I know how to do modular inverses in a hypothetical sense with the Euclidian method, and have been trying to do the, but I seem to keep getting the incorrect answer.

I'm trying to find the inverse of $\;5\pmod {13}$, for example.
The answer should be 8, but I can't seem to get that. These are my steps:
\begin{align}
13 & = 2(5)+3\\
5 & = 1(3)+2\\
3 & =1(2)+1
\end{align}

\begin{align}
1 & =3-1(2)\\
& =3-1(5-1(3))\\

& = 2(3)-5\\
& = 2(13-2(5))-5\\
& = 2(13)-4(5)-5\\
& = 2(13)-5(5)
\end{align}

I'm sure I'm just misunderstanding the steps, but I don't know how.

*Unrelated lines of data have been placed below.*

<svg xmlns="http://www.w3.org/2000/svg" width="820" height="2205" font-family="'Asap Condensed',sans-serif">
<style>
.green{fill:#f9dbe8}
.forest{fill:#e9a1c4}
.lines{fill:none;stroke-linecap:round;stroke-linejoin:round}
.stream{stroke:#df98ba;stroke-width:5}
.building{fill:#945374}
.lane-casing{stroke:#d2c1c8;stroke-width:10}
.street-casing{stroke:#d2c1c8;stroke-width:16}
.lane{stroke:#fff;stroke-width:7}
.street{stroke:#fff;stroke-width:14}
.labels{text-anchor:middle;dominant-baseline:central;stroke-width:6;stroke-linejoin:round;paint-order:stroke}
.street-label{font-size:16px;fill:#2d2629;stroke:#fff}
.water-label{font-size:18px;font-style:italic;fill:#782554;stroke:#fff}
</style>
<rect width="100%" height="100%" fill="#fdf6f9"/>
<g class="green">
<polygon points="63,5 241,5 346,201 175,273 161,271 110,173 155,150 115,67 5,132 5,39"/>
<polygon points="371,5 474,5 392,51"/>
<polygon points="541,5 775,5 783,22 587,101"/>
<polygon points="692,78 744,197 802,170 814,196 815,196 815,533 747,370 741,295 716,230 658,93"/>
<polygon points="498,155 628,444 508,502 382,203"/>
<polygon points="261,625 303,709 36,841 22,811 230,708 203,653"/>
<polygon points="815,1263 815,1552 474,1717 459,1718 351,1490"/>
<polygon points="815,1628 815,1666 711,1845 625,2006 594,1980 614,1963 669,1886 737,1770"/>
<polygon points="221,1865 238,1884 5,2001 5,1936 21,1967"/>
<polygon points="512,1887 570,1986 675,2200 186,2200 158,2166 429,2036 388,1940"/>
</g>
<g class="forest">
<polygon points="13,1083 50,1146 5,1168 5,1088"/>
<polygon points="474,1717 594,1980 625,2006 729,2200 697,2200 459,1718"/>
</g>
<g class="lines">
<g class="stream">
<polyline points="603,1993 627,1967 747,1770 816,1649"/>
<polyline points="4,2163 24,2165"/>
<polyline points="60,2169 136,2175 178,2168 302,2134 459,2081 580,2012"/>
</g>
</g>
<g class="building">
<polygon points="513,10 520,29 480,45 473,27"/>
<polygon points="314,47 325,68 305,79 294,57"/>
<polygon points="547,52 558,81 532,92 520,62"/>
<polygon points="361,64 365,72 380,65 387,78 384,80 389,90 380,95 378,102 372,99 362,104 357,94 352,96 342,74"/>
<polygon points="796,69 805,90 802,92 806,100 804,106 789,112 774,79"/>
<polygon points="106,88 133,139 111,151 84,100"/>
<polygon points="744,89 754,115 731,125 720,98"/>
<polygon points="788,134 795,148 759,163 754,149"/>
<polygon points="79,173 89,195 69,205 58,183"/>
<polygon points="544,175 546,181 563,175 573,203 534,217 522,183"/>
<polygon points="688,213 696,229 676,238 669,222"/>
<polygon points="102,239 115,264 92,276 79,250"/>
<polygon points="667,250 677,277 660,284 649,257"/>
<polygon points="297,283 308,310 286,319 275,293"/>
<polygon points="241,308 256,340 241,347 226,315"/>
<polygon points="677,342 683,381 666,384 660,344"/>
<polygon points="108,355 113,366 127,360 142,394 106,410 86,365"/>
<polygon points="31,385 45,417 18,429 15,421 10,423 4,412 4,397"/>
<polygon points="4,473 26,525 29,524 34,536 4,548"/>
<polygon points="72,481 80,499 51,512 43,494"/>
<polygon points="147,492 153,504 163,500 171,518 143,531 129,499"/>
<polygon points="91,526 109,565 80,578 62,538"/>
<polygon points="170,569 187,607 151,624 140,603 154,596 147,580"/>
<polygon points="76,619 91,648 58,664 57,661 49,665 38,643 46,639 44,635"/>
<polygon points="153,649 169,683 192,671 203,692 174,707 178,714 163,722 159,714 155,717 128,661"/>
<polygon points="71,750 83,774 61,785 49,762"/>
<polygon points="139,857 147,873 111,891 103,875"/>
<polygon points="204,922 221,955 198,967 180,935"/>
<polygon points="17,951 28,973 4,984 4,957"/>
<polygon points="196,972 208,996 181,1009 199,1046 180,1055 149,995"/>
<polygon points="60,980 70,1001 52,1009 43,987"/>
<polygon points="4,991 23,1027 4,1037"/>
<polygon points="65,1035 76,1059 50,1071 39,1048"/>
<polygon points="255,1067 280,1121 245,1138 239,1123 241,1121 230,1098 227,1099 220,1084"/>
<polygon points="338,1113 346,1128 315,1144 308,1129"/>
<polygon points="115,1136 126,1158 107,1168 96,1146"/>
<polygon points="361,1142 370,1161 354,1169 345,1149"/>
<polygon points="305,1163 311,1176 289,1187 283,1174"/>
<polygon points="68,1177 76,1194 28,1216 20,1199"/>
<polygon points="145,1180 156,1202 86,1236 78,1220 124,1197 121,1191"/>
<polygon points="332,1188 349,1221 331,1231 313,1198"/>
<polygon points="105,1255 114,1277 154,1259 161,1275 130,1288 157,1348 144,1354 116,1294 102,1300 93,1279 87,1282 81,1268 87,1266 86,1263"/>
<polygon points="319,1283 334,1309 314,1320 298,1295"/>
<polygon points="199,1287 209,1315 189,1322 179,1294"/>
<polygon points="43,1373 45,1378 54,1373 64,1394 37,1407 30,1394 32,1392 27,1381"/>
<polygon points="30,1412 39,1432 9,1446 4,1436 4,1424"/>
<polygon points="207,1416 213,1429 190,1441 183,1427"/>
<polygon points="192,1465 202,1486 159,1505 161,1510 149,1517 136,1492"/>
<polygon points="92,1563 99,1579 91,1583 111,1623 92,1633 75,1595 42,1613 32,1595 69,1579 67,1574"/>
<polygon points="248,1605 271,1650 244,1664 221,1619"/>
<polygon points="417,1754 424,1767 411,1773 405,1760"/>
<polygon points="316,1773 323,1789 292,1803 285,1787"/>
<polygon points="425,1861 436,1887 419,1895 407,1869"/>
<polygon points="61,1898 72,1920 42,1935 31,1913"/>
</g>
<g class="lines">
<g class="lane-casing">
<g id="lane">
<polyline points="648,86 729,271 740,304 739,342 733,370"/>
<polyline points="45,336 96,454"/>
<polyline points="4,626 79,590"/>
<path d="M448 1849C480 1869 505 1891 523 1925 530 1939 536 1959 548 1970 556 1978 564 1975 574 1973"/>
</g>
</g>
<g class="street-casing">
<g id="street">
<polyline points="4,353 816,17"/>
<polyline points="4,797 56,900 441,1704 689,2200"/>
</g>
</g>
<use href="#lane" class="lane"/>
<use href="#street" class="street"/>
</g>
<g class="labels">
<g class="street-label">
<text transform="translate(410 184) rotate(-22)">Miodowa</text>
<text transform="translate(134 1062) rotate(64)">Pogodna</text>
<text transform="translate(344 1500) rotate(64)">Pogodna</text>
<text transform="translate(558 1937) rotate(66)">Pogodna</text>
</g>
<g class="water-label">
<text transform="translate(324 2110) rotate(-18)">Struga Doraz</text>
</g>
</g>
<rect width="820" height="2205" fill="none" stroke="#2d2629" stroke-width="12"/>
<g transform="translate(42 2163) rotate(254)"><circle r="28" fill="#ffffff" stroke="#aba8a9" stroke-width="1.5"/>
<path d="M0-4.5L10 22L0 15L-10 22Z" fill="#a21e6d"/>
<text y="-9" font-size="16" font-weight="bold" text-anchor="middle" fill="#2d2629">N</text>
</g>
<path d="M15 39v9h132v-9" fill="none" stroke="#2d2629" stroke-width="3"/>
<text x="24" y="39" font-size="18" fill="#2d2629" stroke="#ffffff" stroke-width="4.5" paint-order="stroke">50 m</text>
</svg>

Also, can the same method to used to find the inverse of $5\pmod{11}$, since $11=2(5)+1$? I immediately don't know how to proceed from here.

Answer

Ok, after applying the extended Euclidean algorithm applied to $13$ (modulus) and $5$ (the number you want to invert)
you will find that

$$1 = 13\cdot 2 + -5 \cdot 5$$

as stated. But taking this whole equation modulo $13$, we get

$$1 \equiv 13\cdot 2 + -5 \cdot 5 \equiv -5 \cdot 5 \equiv 8 \cdot 5 \pmod{13}$$

using that multiplies of $13$ vanish (are equivalent to $0$) and that $8 \equiv -5 \pmod{13}$ (add $13$ to $-5$). So $8$ and $5$ are each other's inverses in $\mathbb{Z}_{13}$. And indeed $5 \times 8 = 40$ is one plus $39$, a multiple of $13$.

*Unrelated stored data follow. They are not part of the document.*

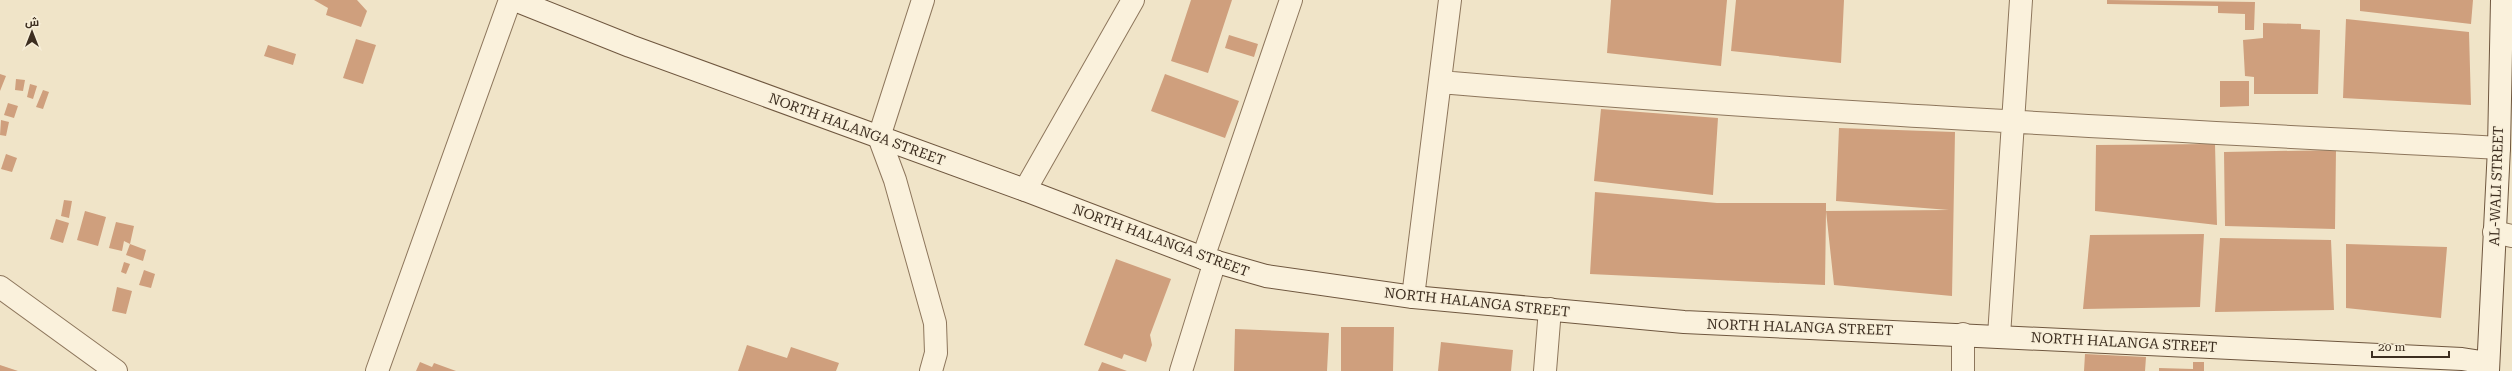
<svg xmlns="http://www.w3.org/2000/svg" width="2512" height="371" font-family="'Roboto Serif',Cairo,serif">
  <style>
    .building { fill: #cf9f7d }
    .lines { fill: none; stroke-linecap: round; stroke-linejoin: round }
    .street-casing { stroke: #8d765c; stroke-width: 24 }
    .secondary-casing { stroke: #6f573f; stroke-width: 24 }
    .street { stroke: #faf1dc; stroke-width: 22 }
    .secondary { stroke: #faf1dc; stroke-width: 22 }
    .labels { text-anchor: middle; dominant-baseline: central; stroke-width: 3; stroke-linejoin: round; paint-order: stroke }
    .street-label { font-size: 14px; fill: #3d2e20; stroke: #f7eed8 }
  </style>
  <rect width="100%" height="100%" fill="#f0e4c8"/>
  <path class="building" d="M314,0H357L367,11L361,27L326,15L328,8Z
    M1191,0H1232L1208,73L1171,61Z
    M1611,0H1727L1721,66L1607,53Z
    M1736,0H1844L1841,63L1731,51Z
    M2107,0L2255,2L2254,30H2245V14L2218,13V6L2107,4Z
    M2360,0H2473L2471,24L2360,11Z
    M2346,19L2469,32L2471,105L2343,98Z
    M2263,23L2301,24V29L2320,30L2318,94H2254V77L2245,76L2243,40L2263,38Z
    M1229,35L1258,44L1254,57L1225,48Z
    M356,39L376,45L363,84L343,78Z
    M268,45L296,54L293,65L264,56Z
    M0,74L6,76L0,91Z
    M1165,74L1239,101L1225,138L1151,111Z
    M16,79L25,80L23,91L15,90Z
    M2220,81H2249V106L2220,107Z
    M30,84L37,86L33,99L27,97Z
    M43,90L49,92L43,109L36,107Z
    M8,103L18,106L14,118L4,115Z
    M1601,109L1718,118L1713,195L1594,181Z
    M1,120L9,122L6,136L0,135Z
    M1839,128L1955,132L1952,296L1834,285L1826,211L1825,285L1590,274L1595,192L1717,203H1826V211L1949,210L1836,201Z
    M2215,144L2217,225L2095,211L2096,145Z
    M2336,150L2335,229L2225,226L2224,152Z
    M6,154L17,158L12,172L1,169Z
    M64,200L72,201L69,218L61,216Z
    M85,211L106,217L98,246L77,240Z
    M56,219L69,223L63,243L50,239Z
    M116,222L134,226L130,244L124,241L122,251L109,248Z
    M2204,234L2200,307L2083,309L2090,235Z
    M2220,238L2331,240L2334,310L2215,312Z
    M130,244L146,250L143,261L126,255Z
    M2346,244L2447,247L2441,318L2346,308Z
    M1116,259L1171,279L1150,335L1152,345L1146,362L1124,354L1122,359L1084,345Z
    M124,262L130,264L126,274L121,272Z
    M144,270L155,274L151,288L139,285Z
    M117,287L132,291L126,314L112,311Z
    M1341,327H1394L1393,371H1341Z
    M1235,329L1329,333L1327,371H1234Z
    M1441,342L1513,350L1511,371H1438Z
    M747,345L787,358L791,347L839,363L836,371H738Z
    M2085,354L2146,357L2145,371H2084Z
    M420,362L432,367L434,363L456,371H416Z
    M1102,362L1127,371H1098Z
    M2193,362H2204V371H2159V368L2193,369Z
    M0,365L18,371H0Z"/>
  <g class="lines">
    <g class="street-casing">
      <path id="street" d="M923,0L879,137L895,180L935,323L936,353L931,371
        M1440,82C1792,112 2146,129 2499,148
        M1025,190L1133,0
        M2494,232L2512,236
        M1203,258L1291,0
        M0,287L116,371
        M1413,297L1450,0
        M1963,334V371
        M1999,336L2021,0
        M377,371L510,0
        M1181,371L1215,261
        M1545,371L1550,309"/>
    </g>
    <g class="secondary-casing">
      <path id="secondary" d="M515,0L630,46L1025,190L1203,258L1266,276L1413,297L1684,322L2462,359L2488,363
        M2488,371L2499,148L2502,0"/>
    </g>
    <use href="#street" class="street"/>
    <use href="#secondary" class="secondary"/>
  </g>
  <g class="labels">
    <g class="street-label">
      <text transform="translate(857 129) rotate(20)">NORTH HALANGA STREET</text>
      <text transform="translate(2496 186) rotate(-88)">AL-WALI STREET</text>
      <text transform="translate(1161 240) rotate(20)">NORTH HALANGA STREET</text>
      <text transform="translate(1477 302) rotate(6)">NORTH HALANGA STREET</text>
      <text transform="translate(1800 327) rotate(2)">NORTH HALANGA STREET</text>
      <text transform="translate(2124 342) rotate(3)">NORTH HALANGA STREET</text>
    </g>
  </g>
  <g transform="translate(32 32)" stroke="#f7eed8" stroke-width="3" paint-order="stroke">
  <path d="M0-3L7 15L0 10L-7 15Z" fill="#3d2e20"/>
  <text y="-6" font-size="11" font-weight="bold" text-anchor="middle" fill="#3d2e20">ش</text>
  </g>
  <path d="M2372 351v6h77v-6" fill="none" stroke="#3d2e20" stroke-width="2"/>
  <text x="2378" y="351" font-size="12" fill="#3d2e20" stroke="#f7eed8" stroke-width="3" paint-order="stroke">20 m</text>
</svg>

For $5$ modulo $11$ we first write $1$ as a combination of $11$ and $5$:

$$1 = 1\cdot 11 - 2\cdot 5$$ and taking everything modulo $11$ again, the first term vanishes and we get that $-2$ is the inverse of $5$ modulo $11$, but $-2 \equiv 9 \pmod{11}$, so we can also use $9$ if that's more convenient. (and indeed $9\times 5 = 45 = 1 + 4\times 11 \equiv 1 \pmod{11}$ so that works out.